Reproduce the rows below verbatim, starting with the first line and ending with the line that contains "van RetailTrends.", both included.
(Provided records Opens)
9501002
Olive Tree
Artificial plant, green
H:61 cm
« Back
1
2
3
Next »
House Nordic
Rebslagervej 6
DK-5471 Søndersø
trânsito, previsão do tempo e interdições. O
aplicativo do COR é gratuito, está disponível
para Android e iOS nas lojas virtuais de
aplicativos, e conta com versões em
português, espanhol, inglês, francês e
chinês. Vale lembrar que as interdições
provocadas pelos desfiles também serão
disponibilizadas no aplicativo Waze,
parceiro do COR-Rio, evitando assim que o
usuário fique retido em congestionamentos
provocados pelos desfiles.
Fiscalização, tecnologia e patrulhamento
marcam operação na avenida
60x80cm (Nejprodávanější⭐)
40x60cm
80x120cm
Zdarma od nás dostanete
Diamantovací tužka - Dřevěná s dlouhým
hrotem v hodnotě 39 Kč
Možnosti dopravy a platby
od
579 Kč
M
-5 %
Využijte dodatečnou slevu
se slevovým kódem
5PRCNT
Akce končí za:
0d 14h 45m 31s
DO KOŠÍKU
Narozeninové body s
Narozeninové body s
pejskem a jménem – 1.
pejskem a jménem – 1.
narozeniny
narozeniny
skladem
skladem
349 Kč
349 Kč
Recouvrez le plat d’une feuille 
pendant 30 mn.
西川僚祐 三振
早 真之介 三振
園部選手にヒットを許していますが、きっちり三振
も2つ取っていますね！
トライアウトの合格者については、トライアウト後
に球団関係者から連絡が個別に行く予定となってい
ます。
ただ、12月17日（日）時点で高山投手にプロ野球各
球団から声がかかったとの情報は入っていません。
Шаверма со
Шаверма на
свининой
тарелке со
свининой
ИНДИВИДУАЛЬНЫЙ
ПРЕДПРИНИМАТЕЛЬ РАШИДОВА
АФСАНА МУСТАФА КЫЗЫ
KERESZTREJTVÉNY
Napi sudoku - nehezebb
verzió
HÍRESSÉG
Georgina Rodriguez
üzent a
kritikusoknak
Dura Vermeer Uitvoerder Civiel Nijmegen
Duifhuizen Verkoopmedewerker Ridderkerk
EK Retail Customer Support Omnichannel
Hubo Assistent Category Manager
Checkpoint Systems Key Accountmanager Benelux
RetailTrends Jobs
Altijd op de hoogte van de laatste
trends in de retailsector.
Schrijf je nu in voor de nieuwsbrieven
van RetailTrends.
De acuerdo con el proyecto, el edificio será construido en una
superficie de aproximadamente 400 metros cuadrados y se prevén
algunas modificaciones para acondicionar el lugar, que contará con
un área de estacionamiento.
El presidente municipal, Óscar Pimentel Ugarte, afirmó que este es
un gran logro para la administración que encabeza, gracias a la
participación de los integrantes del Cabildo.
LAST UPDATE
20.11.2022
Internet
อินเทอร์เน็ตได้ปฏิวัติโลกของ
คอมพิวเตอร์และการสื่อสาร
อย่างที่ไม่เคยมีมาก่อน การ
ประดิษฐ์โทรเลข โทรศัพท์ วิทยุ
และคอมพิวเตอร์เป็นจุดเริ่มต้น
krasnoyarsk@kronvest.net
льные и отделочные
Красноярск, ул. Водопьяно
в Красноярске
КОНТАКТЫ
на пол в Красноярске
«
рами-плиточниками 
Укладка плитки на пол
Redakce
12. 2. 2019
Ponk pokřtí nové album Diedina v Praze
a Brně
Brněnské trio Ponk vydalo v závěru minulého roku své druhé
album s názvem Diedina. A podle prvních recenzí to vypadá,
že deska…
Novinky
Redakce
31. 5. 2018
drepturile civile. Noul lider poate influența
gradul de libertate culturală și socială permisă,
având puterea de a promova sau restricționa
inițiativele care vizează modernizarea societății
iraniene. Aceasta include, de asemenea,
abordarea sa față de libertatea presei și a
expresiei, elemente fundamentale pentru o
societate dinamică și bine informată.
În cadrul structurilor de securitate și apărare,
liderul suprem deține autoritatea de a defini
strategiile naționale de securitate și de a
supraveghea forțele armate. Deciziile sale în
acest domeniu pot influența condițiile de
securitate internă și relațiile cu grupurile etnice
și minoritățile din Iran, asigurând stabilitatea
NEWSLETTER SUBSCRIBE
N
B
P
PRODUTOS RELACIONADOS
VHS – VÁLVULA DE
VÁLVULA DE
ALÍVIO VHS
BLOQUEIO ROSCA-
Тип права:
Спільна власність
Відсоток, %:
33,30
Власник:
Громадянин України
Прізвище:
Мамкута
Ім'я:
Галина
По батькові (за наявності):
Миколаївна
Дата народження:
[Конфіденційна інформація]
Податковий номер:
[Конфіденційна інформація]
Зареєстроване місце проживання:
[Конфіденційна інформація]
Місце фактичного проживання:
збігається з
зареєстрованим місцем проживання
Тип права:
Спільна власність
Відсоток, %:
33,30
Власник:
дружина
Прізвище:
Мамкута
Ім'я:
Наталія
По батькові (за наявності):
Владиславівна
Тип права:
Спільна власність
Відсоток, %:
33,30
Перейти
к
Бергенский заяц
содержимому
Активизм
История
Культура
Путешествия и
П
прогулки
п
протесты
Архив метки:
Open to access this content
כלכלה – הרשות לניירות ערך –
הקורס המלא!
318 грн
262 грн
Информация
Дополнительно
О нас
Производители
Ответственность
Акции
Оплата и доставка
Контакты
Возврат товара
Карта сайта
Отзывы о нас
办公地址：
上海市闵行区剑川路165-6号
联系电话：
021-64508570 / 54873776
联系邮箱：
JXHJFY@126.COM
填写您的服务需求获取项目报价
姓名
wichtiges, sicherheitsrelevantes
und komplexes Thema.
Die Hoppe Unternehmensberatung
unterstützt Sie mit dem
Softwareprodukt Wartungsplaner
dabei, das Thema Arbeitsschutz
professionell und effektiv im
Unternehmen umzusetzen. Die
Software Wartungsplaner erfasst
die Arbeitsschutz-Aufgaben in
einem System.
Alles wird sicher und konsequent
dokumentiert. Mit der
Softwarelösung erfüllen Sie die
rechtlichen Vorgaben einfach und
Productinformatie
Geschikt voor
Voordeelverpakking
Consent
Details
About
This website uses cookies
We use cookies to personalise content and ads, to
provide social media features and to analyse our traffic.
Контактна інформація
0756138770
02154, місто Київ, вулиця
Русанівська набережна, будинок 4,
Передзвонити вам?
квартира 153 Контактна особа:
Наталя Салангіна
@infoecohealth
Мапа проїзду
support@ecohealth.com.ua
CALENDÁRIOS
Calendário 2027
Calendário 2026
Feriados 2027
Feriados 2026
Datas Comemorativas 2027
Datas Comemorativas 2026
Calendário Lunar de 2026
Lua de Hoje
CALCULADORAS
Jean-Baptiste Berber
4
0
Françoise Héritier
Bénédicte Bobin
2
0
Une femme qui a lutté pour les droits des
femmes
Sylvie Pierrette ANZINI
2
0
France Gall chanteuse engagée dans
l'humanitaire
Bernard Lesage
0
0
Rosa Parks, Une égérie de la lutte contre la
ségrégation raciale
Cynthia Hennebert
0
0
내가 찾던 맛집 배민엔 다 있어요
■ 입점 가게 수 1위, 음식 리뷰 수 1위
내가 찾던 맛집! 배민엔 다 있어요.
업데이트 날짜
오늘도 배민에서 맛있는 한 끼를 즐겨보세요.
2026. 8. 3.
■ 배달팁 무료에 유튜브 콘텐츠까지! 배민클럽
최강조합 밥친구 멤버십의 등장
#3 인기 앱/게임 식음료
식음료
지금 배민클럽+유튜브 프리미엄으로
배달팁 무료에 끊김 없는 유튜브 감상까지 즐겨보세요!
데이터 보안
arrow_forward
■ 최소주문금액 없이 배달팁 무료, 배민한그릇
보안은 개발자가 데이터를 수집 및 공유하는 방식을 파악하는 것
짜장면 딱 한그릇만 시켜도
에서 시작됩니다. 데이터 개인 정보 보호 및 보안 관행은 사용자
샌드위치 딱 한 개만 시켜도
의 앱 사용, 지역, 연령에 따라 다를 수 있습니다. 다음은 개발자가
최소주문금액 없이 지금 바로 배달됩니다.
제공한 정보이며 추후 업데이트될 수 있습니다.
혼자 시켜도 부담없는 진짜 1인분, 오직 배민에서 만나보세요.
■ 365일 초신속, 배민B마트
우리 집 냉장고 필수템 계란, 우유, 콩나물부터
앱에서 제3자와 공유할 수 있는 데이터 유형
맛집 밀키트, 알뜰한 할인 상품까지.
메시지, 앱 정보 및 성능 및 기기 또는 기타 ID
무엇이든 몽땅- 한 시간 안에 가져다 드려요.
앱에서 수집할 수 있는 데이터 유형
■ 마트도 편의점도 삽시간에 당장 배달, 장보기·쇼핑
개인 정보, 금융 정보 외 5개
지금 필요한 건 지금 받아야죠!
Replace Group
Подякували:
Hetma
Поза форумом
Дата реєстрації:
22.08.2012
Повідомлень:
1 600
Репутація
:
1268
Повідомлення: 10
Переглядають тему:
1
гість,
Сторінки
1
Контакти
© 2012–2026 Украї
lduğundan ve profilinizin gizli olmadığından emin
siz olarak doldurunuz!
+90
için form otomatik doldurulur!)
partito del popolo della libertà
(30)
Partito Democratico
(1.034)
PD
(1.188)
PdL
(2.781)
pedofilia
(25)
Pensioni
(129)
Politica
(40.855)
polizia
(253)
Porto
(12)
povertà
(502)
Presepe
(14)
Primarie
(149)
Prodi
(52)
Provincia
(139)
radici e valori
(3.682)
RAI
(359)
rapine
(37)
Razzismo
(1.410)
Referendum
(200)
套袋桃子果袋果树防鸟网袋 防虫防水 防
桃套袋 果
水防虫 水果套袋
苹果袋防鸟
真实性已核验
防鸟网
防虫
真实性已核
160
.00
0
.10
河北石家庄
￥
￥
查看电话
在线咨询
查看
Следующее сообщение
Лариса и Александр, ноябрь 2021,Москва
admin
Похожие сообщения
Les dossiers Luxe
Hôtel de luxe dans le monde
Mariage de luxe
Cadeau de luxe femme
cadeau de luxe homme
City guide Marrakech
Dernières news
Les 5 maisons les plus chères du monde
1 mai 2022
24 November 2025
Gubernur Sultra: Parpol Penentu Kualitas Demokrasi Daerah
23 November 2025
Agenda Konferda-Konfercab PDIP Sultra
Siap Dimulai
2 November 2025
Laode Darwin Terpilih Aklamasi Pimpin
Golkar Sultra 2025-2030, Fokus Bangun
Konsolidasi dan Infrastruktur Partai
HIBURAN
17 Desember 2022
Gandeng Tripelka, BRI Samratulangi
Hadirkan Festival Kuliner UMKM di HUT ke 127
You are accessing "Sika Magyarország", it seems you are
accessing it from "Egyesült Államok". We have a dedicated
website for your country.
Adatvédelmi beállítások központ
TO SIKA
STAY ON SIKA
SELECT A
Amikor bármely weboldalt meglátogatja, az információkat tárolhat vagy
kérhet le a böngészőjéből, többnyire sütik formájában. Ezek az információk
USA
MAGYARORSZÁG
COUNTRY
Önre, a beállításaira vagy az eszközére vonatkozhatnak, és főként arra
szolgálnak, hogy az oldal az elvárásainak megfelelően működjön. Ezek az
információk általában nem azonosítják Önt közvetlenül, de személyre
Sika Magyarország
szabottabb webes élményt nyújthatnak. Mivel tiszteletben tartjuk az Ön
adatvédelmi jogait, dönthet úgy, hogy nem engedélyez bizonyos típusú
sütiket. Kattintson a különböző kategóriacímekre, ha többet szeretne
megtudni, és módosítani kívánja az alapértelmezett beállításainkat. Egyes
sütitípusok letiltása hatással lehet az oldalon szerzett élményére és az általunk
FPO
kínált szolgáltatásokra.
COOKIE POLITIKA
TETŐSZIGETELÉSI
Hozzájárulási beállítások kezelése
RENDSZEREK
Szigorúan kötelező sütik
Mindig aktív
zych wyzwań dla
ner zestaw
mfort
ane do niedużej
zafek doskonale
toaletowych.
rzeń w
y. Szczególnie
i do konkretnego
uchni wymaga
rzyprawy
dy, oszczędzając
(Provided records Closes)
- _Exercise solution_:
9501002
Olive Tree
Artificial plant, green
H:61 cm
« Back
1
2
3
Next »
House Nordic
Rebslagervej 6
DK-5471 Søndersø
trânsito, previsão do tempo e interdições. O
aplicativo do COR é gratuito, está disponível
para Android e iOS nas lojas virtuais de
aplicativos, e conta com versões em
português, espanhol, inglês, francês e
chinês. Vale lembrar que as interdições
provocadas pelos desfiles também serão
disponibilizadas no aplicativo Waze,
parceiro do COR-Rio, evitando assim que o
usuário fique retido em congestionamentos
provocados pelos desfiles.
Fiscalização, tecnologia e patrulhamento
marcam operação na avenida
60x80cm (Nejprodávanější⭐)
40x60cm
80x120cm
Zdarma od nás dostanete
Diamantovací tužka - Dřevěná s dlouhým
hrotem v hodnotě 39 Kč
Možnosti dopravy a platby
od
579 Kč
M
-5 %
Využijte dodatečnou slevu
se slevovým kódem
5PRCNT
Akce končí za:
0d 14h 45m 31s
DO KOŠÍKU
Narozeninové body s
Narozeninové body s
pejskem a jménem – 1.
pejskem a jménem – 1.
narozeniny
narozeniny
skladem
skladem
349 Kč
349 Kč
Recouvrez le plat d’une feuille 
pendant 30 mn.
西川僚祐 三振
早 真之介 三振
園部選手にヒットを許していますが、きっちり三振
も2つ取っていますね！
トライアウトの合格者については、トライアウト後
に球団関係者から連絡が個別に行く予定となってい
ます。
ただ、12月17日（日）時点で高山投手にプロ野球各
球団から声がかかったとの情報は入っていません。
Шаверма со
Шаверма на
свининой
тарелке со
свининой
ИНДИВИДУАЛЬНЫЙ
ПРЕДПРИНИМАТЕЛЬ РАШИДОВА
АФСАНА МУСТАФА КЫЗЫ
KERESZTREJTVÉNY
Napi sudoku - nehezebb
verzió
HÍRESSÉG
Georgina Rodriguez
üzent a
kritikusoknak
Dura Vermeer Uitvoerder Civiel Nijmegen
Duifhuizen Verkoopmedewerker Ridderkerk
EK Retail Customer Support Omnichannel
Hubo Assistent Category Manager
Checkpoint Systems Key Accountmanager Benelux
RetailTrends Jobs
Altijd op de hoogte van de laatste
trends in de retailsector.
Schrijf je nu in voor de nieuwsbrieven
van RetailTrends.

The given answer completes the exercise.